*Problem*. Only some lines are wanted. Transcribe, exactly, the lines below from the line with "thumb cmc: (761, 1091)" up to and including the line with "thumb tip: (844, 943)".

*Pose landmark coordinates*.

────────────────────────────────────────

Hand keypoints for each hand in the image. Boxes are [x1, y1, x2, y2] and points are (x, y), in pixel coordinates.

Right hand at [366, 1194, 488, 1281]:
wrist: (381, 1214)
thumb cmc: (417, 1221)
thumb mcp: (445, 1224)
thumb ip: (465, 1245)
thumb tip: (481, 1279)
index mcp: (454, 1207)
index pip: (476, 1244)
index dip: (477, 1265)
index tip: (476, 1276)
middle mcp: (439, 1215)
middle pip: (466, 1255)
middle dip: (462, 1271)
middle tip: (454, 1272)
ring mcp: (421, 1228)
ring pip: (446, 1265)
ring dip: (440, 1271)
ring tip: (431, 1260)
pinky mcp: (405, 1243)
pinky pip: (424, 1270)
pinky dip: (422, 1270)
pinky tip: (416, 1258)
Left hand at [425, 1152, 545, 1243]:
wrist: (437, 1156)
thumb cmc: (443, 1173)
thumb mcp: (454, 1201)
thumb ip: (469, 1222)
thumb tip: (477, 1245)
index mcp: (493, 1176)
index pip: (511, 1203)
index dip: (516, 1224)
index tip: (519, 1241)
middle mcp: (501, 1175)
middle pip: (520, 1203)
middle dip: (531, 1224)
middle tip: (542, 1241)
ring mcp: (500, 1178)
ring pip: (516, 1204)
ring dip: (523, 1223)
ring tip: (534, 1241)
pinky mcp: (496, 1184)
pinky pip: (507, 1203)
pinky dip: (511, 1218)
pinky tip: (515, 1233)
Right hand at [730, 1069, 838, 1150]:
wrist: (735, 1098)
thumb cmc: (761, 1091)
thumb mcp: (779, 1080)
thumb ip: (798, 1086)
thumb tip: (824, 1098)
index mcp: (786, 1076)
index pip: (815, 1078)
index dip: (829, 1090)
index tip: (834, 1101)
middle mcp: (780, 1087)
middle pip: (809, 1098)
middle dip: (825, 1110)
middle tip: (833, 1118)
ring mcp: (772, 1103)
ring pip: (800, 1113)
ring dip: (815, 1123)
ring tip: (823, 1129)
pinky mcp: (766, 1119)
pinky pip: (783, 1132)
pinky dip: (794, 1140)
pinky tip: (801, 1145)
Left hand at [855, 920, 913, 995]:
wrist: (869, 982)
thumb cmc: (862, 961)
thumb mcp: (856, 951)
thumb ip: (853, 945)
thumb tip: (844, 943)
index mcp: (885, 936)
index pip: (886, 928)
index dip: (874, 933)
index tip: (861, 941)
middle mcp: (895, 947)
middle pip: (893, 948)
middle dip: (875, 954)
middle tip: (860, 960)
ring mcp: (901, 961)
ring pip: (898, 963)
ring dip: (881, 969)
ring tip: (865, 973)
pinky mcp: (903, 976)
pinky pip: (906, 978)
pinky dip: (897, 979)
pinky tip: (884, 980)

────────────────────────────────────────

*Completed exercise*.
thumb cmc: (761, 1091)
thumb mcp: (779, 1080)
thumb ip: (798, 1086)
thumb tip: (824, 1098)
index mcp: (786, 1076)
index pip: (815, 1078)
index dip: (829, 1090)
index tip: (834, 1101)
middle mcp: (780, 1087)
middle pip: (809, 1098)
middle dip: (825, 1110)
middle tip: (833, 1118)
ring mcp: (772, 1103)
ring pip: (800, 1113)
ring dip: (815, 1123)
ring tip: (823, 1129)
pinky mcp: (766, 1119)
pinky pip: (783, 1132)
pinky dip: (794, 1140)
pinky tip: (801, 1145)
Left hand at [855, 920, 913, 995]:
wrist: (869, 982)
thumb cmc: (862, 961)
thumb mcp: (856, 951)
thumb ip: (853, 945)
thumb tip: (844, 943)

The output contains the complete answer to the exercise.